When viewing a DISCOVAR de novo assembly with
NhoodInfo, from multisample data, one may now flag edges having any specified pattern of presence or absence of reads from given samples. For example in a three-sample assembly of child, mother, father, the command
PURPLE=100 will cause edges having only reads from the child to be flagged as purple. This change takes effect as of revision 52401.
We’re adding a detailed description of the input specification for
DiscovarDeNovo. It is quite general and allows several file types as well as path descriptions. Please let us know if anything is unclear or could use improvement. The new doc will appear with release 52345.
We’ve added a new statistic ‘MPL1′, the mean length of the first read in a pair up to the first error. This turns out to be diagnostic for certain run failures. The normal range is 175-225 for 250 base reads. A much smaller value would indicate that something has gone badly wrong (which is a rare event). This stat goes live as of revision 52335.
The DISCOVAR de novo executable has been renamed
DiscovarDeNovo (previously it was called
DiscovarExp). Its operation remains unchanged. We think we’ve managed to update all the documentation, but if you spot any holdovers please let us know.
We’ve made two changes to DISCOVAR de novo:
1. Memory usage during BAM file reading is now lower.
2. We’ve added a memory check to see how much memory appears to be available, and then throttle memory usage to that level. Sometimes (and particularly on scheduled systems like SGE) the amount of available memory is reduced. Please let us know if you observe aberrant behavior. The feature can be turned off by setting
MEMORY_CHECK=False on the
DiscoverExp command line.
We’ve added support for use of a reference sequence with DISCOVAR de novo.
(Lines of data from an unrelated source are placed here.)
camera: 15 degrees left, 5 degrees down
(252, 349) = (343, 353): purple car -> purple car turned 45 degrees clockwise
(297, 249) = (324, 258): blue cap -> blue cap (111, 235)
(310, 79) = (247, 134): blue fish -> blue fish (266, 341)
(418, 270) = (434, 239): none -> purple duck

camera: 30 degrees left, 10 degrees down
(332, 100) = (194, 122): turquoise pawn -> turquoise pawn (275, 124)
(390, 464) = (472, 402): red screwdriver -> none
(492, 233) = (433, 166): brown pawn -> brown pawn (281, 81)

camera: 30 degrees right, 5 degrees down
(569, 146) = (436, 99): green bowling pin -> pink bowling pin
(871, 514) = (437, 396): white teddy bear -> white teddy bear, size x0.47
If you provide a reference sequence, then your assembly will be created de novo, then aligned to the reference sequence. Then when you view the assembly using
NhoodInfo, the view will be marked to show reference coordinates.
To use this new feature, supply the command-line option
REFHEAD=g, where you have files
g.names. The file
g.names should be a text file having the same number of lines as
g.fasta has records, with each line being a name for the corresponding record (e.g. chr3). These names are displayed by
NhoodInfo, so you want them to be reasonably short to avoid crowding the display.
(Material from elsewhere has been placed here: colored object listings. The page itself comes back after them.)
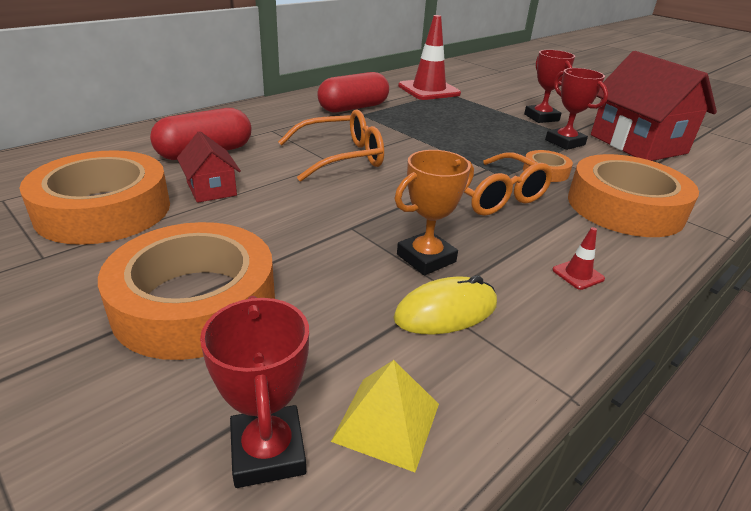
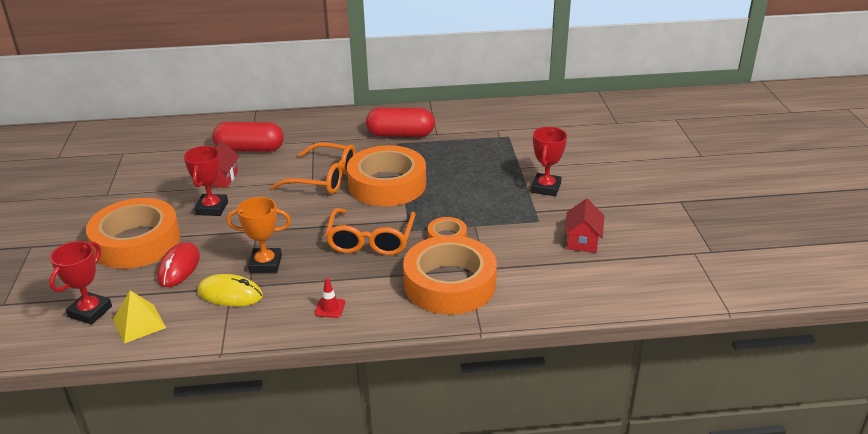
camera: 40 degrees right, 0 degrees up
(104, 210) = (156, 175): orange tape -> orange tape (387, 184)
(319, 308) = (179, 267): none -> red mouse
(429, 90) = (496, 130): red traffic cone -> none
(565, 142) = (516, 218): red trophy -> red trophy (212, 208)
(638, 144) = (582, 241): red house -> red house, size x0.49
We’ve added support for use of part of a read set. For example,
READS="frac:0.6 :: x.bam"
will cause 60% of the read pairs in
x.bam to be chosen at random and assembled. This is useful to understand the effect of lower coverage and in cases where one has too much data to assemble on a given machine. The
frac option can be combined with the
sample option e.g.
READS="sample:T :: t.bam + sample:N,frac:0.5 :: n.bam"
to use all the reads in
t.bam but only half of the reads in
DISCOVAR de novo now has an argument MAX_MEM_GB that can be used to limit memory usage to roughly the given amount. This can be useful on very large shared-memory systems.
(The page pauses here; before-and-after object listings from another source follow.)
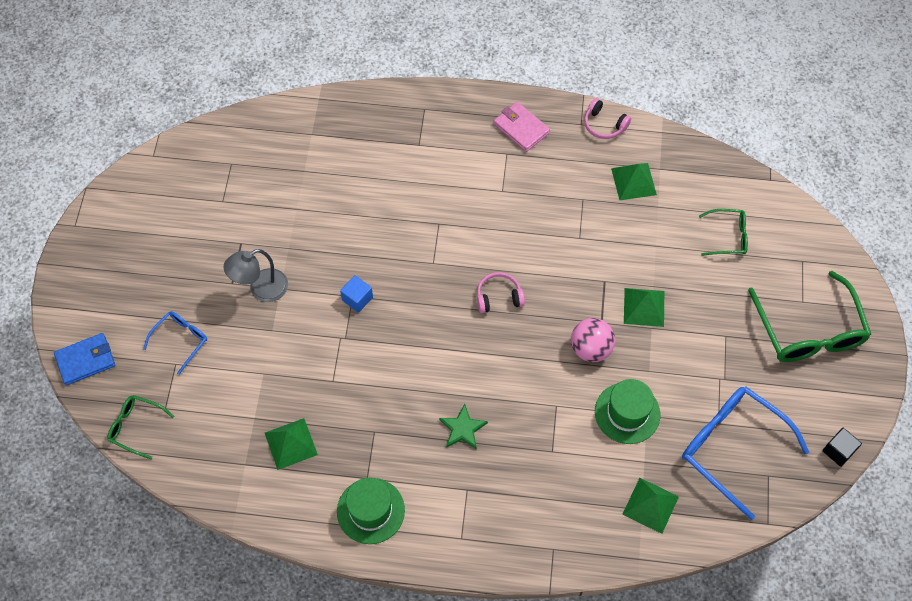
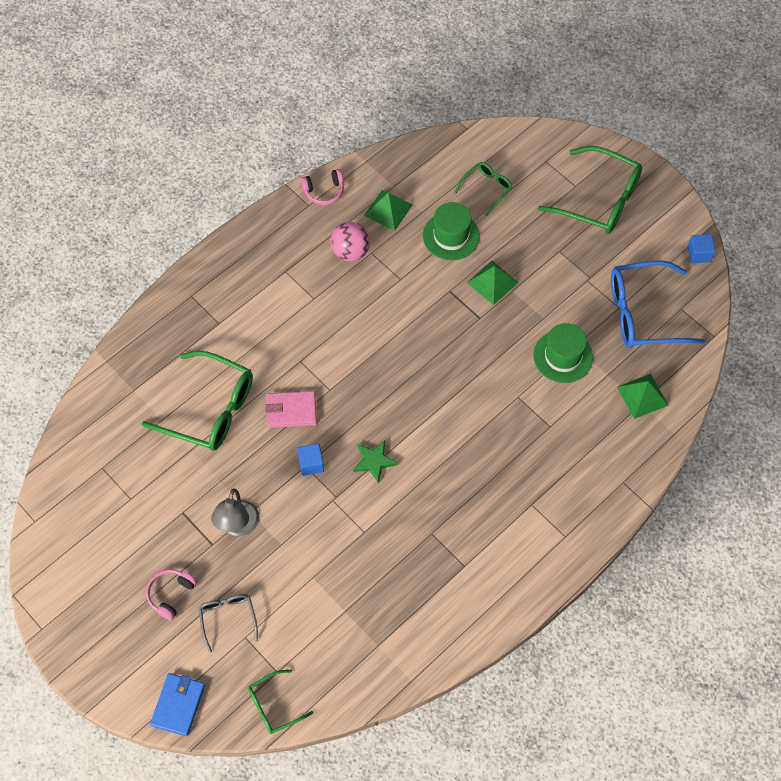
camera: 50 degrees left, 0 degrees up
(181, 340) = (228, 617): blue glasses -> grey glasses
(291, 443) = (390, 599): green pyramid -> none
(341, 196) = (211, 410): none -> green glasses
(370, 511) = (492, 582): green hat -> green hat (451, 236)
(462, 429) = (482, 471): green star -> green star (374, 461)
(498, 297) = (399, 367): pink headphones -> pink headphones (171, 594)
(521, 128) = (273, 245): pink wallet -> pink wallet (291, 411)
(590, 349) = (494, 340): pink ball -> pink ball (350, 252)
(838, 451) = (699, 254): black cube -> blue cube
We’ve added some new assembly statistics to DISCOVAR de novo. These are in the file stats in
a.final and are mirrored in standard output. These along with the file
frags.dist.png are often diagnostic.
DISCOVAR de novo produces several output files, including a file of scaffolds
a.lines.fasta in which a single path through a genomic locus is shown, even when multiple paths are possible (for one of several reasons, including polymorphism). (See “Edges, lines and scaffolds“.) This ‘flattened’ representation of the assembly loses information but has the advantage that it is FASTA and so can be processed by standard tools. With revision 51386, we now pick the paths used to be those having highest coverage. This is completely arbitrary in cases of bona fide polymorphism, but is helpful in cases where an assembly bubble occurs because of sequencing difficulty, making it uncertain which bubble branch is correct. In such cases, and in cases of ‘minor alleles’ in bacterial cultures, choosing the highest coverage branch makes sense.